ACTIVITY 1:
List each thing the writer of the college experience passage says they don't need, as given in the "I don't need" sentences.
ACTIVITY 2:
Quote the college experience passage word for word, from "But my college" up to and including "conversations and insights.".

SELECTED EXTRACT:

But my college experience was marred by a couple of faults on my part.

Firstly, I am not an interpersonal person. I have a very hard time feeling as if a) people really want to spend time sharing their brains with me and b) I want to spend time with other people. I'm largely a solitary person, and have to force myself to do things like say 'hello.' I don't need other people around to feel secure or happy. I don't need to be entertained. I don't need to have company. When I want company, I'll seek it. So when a professor invited everyone to drop by his office for a visit, I never applied that to myself. I always just assumed he meant it merely as a politeness. I have since learned that the opposite is most often true of other people, particularly those who choose to teach for a living. I probably missed out on some valuable conversations and insights.

RECORDS SUPPLIED:
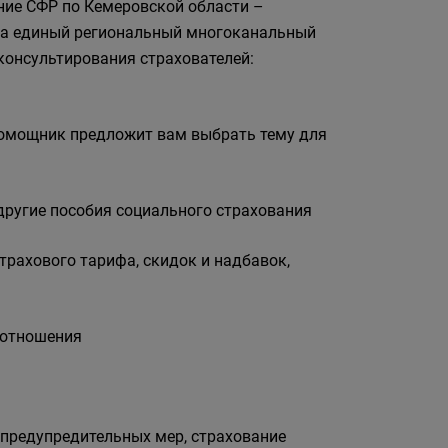
ние СФР по Кемеровской области –
 на единый региональный многоканальный
консультирования страхователей:
помощник предложит вам выбрать тему для
другие пособия социального страхования
трахового тарифа, скидок и надбавок,
оотношения
 предупредительных мер, страхование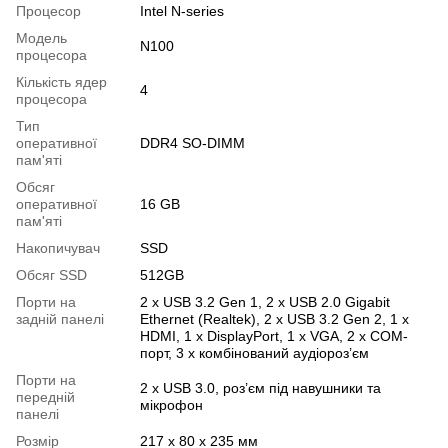
Процесор
Intel N-series
Модель
N100
процесора
Кількість ядер
4
процесора
Тип
оперативної
DDR4 SO-DIMM
пам'яті
Обсяг
оперативної
16 GB
пам'яті
Накопичувач
SSD
Обсяг SSD
512GB
Порти на
2 х USB 3.2 Gen 1, 2 х USB 2.0 Gigabit
задній панелі
Ethernet (Realtek), 2 х USB 3.2 Gen 2, 1 х
HDMI, 1 х DisplayPort, 1 х VGA, 2 х COM-
порт, 3 х комбінований аудіороз’єм
Порти на
2 х USB 3.0, роз’єм під навушники та
передній
мікрофон
панелі
Розмір
217 x 80 x 235 мм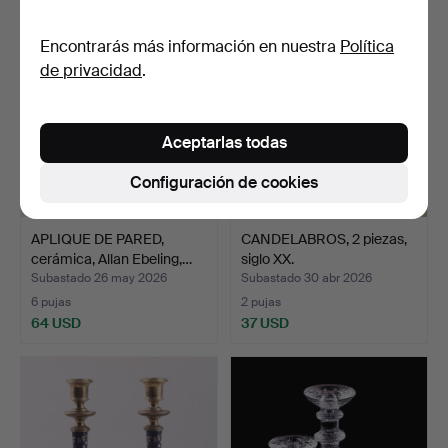
Encontrarás más información en nuestra
Política
de privacidad
.
Aceptarlas todas
Configuración de cookies
APLIQUE DE PARED,
CANDELABROS, 2 piezas,
cerámica, Allan Ebeling,…
siglo XX.
Subastado 26 may 2026
Subastado 30 abr 2026
6 pujas
2 pujas
64 USD
37 USD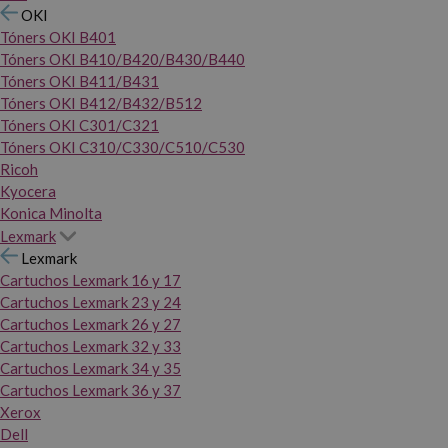
OKI
Tóners OKI B401
Tóners OKI B410/B420/B430/B440
Tóners OKI B411/B431
Tóners OKI B412/B432/B512
Tóners OKI C301/C321
Tóners OKI C310/C330/C510/C530
Ricoh
Kyocera
Konica Minolta
Lexmark
Lexmark
Cartuchos Lexmark 16 y 17
Cartuchos Lexmark 23 y 24
Cartuchos Lexmark 26 y 27
Cartuchos Lexmark 32 y 33
Cartuchos Lexmark 34 y 35
Cartuchos Lexmark 36 y 37
Xerox
Dell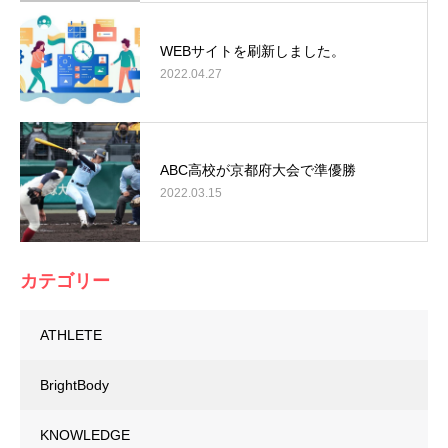
WEBサイトを刷新しました。
2022.04.27
ABC高校が京都府大会で準優勝
2022.03.15
カテゴリー
ATHLETE
BrightBody
KNOWLEDGE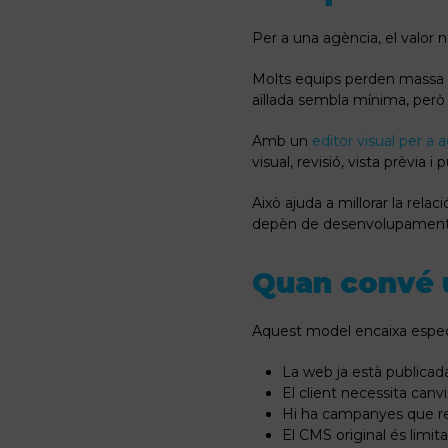
Per a una agència, el valor n
Molts equips perden massa 
aïllada sembla mínima, però
Amb un
editor visual per a 
visual, revisió, vista prèvia i
Això ajuda a millorar la rel
depèn de desenvolupament per
Quan convé u
Aquest model encaixa espe
La web ja està publicada
El client necessita canv
Hi ha campanyes que req
El CMS original és limita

YOUR RESPONSE 1:
- other people around to feel secure or happy
- to be entertained
- to have company

YOUR RESPONSE 2:
But my college experience was marred by a couple of faults on my part.

Firstly, I am not an interpersonal person. I have a very hard time feeling as if a) people really want to spend time sharing their brains with me and b) I want to spend time with other people. I'm largely a solitary person, and have to force myself to do things like say 'hello.' I don't need other people around to feel secure or happy. I don't need to be entertained. I don't need to have company. When I want company, I'll seek it. So when a professor invited everyone to drop by his office for a visit, I never applied that to myself. I always just assumed he meant it merely as a politeness. I have since learned that the opposite is most often true of other people, particularly those who choose to teach for a living. I probably missed out on some valuable conversations and insights.